04.04.2010
Hep İnandık!

Fenerbahçe 2-0 Kayserispor

İlk yarıdaki Galatasaray maçı bir rehavet sürecinin başlangıcıydı. Zira hemen sonraki maçta Kayserispor deplasmanında beraberliği zor kurtarmış, ve peşpeşe gelen puan kayıplarıyla bütün avantajımızı yitirmiştik. Ancak bu sefer Galatasaray maçı takımı yüreklendiren bir maç oldu. İlk yarıdaki Galatasaray maçından ikinci yarıdaki Galatasaray maçına kadar geçen sürede yaşanan bütün olumsuzluklardan dersler çıkartılmışcasına mücadele eden bir takım vardı Kayserispor'un karşısında. Şampiyonluğu kutlamak için değil, onu getirmek için tribünleri tıklım tıklım dolduran sıkça eleştirdiğimiz Fenerbahçe taraftarının da bu inançlı havada payı büyük. Tribünlerden aldığı mesajı "Bizler İnandık, Sizde İnanın" pankartıyla tekrar tribünlere ileten takım efsanenin dönüşünü müjdeler gibiydi. İnanmayan kalmasın...

Önce durdur, sonra vur!

Fenerbahçemiz sakatların iyileşmesi ve yavaş yavaş form tutmasıyla 4-5 haftadır belli bir ritme soktuğu futbolunu zenginleştirmeye başladı. Önce defans ikilimiz Bilica-Lugano'nun bir araya gelmesiyle gol yememeye başlayan takım Mehmet Topuz, Emre, Özer gibi orta sahanın üretken ayaklarının sakatlık sonrası hamlıklarını üstelerinden atmalarıyla maçlarda gole daha yakın oynamaya başladı. Ligde 5 haftadır kalesinde gol görmeyen Fenerbahçemiz sadece Gençlerbirliği deplasmanında direkten dönerek 2 puan bıraktı. Tabi o maçtaki şanssızlığın üzerine gidip Antalyapsor, Gaziantespor ve hatta Galatasaray maçlarındaki şansımızı inkar etmek nankörlük olur.

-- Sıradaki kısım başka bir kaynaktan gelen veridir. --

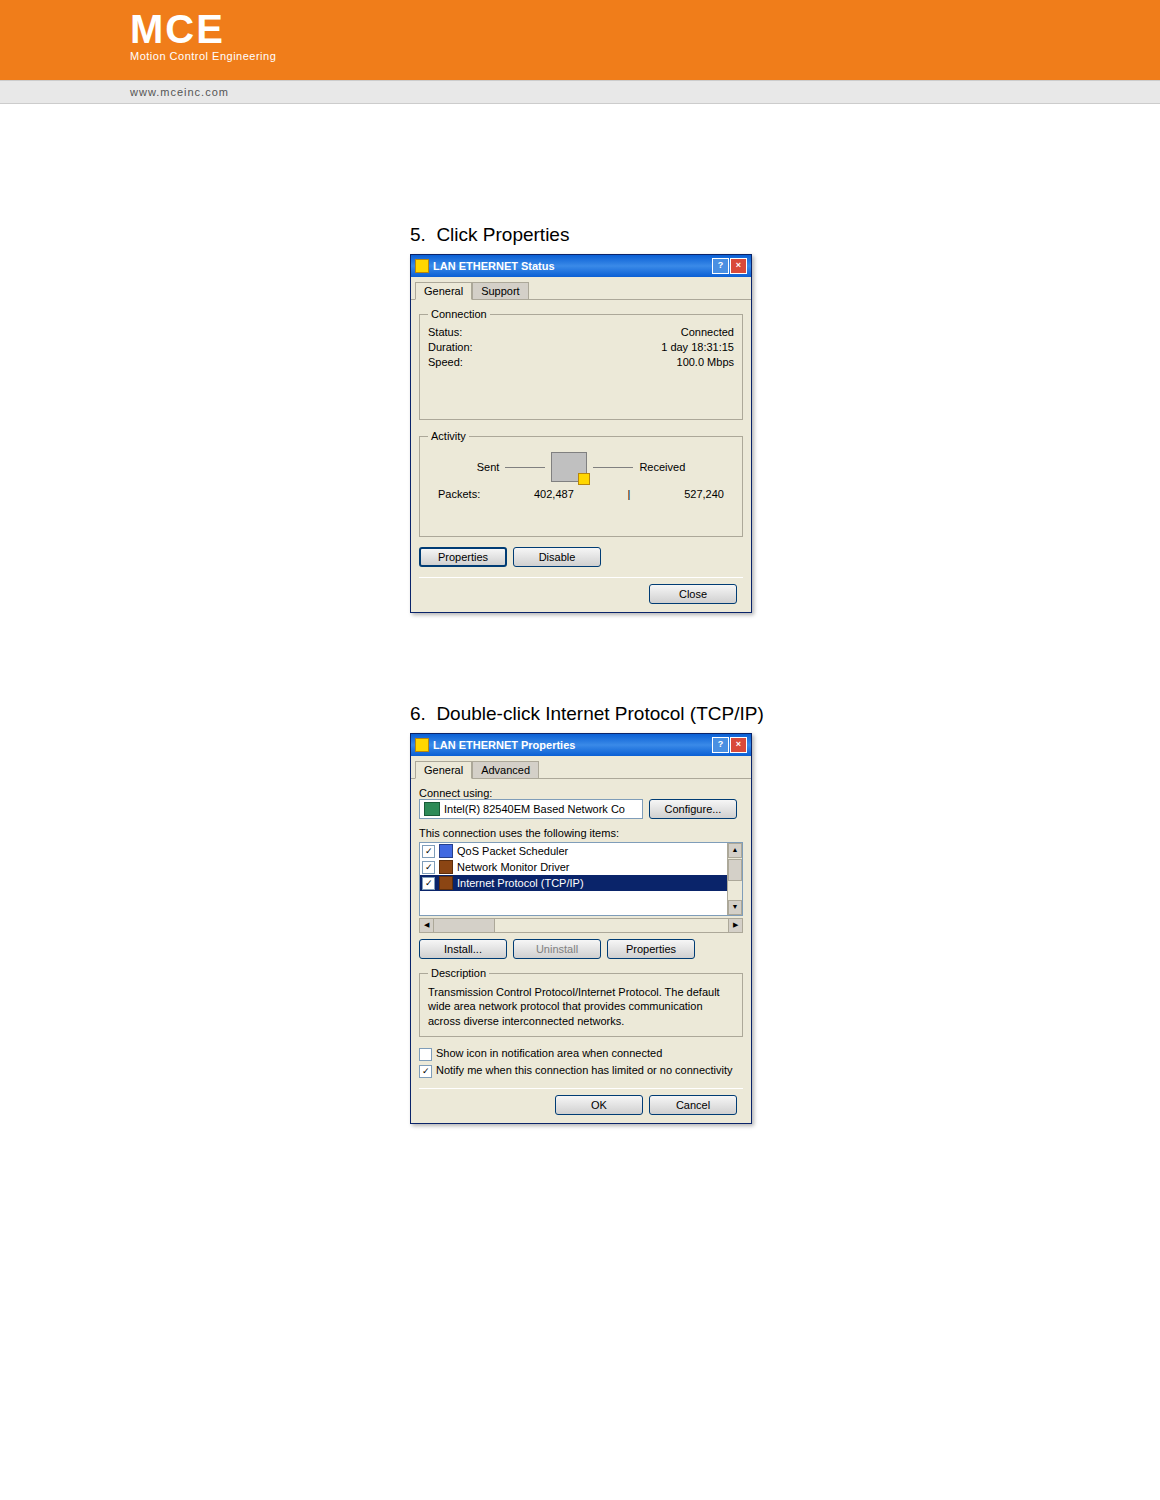MCE
Motion Control Engineering
www.mceinc.com
5. Click Properties
LAN ETHERNET Status
?×
General Support
Connection
Status: Connected
Duration: 1 day 18:31:15
Speed: 100.0 Mbps
Activity
Sent Received
Packets: 402,487 | 527,240
Properties Disable
Close
6. Double-click Internet Protocol (TCP/IP)
LAN ETHERNET Properties
?×
General Advanced
Connect using:
Intel(R) 82540EM Based Network Co
Configure...
This connection uses the following items:
✓ QoS Packet Scheduler
✓ Network Monitor Driver
✓ Internet Protocol (TCP/IP)
▲
▼
◀
▶
Install... Uninstall Properties
Description
Transmission Control Protocol/Internet Protocol. The default wide area network protocol that provides communication across diverse interconnected networks.
Show icon in notification area when connected
✓Notify me when this connection has limited or no connectivity
OK Cancel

Ancak yine de saçma goller yemeyen takım olmak gol bulma ihtimali yüksek olan bir takım için maç kazanmanın formülünü içeriyor. Bunun için de oyuna odaklanmak ve savaşmak gerekiyor. Fenerbahçemiz de son haftalarda rakiplerini tutmayı başarırken Kayserispor karşısında vurmaya başlayınca yüzler de ister istemez gülüyor.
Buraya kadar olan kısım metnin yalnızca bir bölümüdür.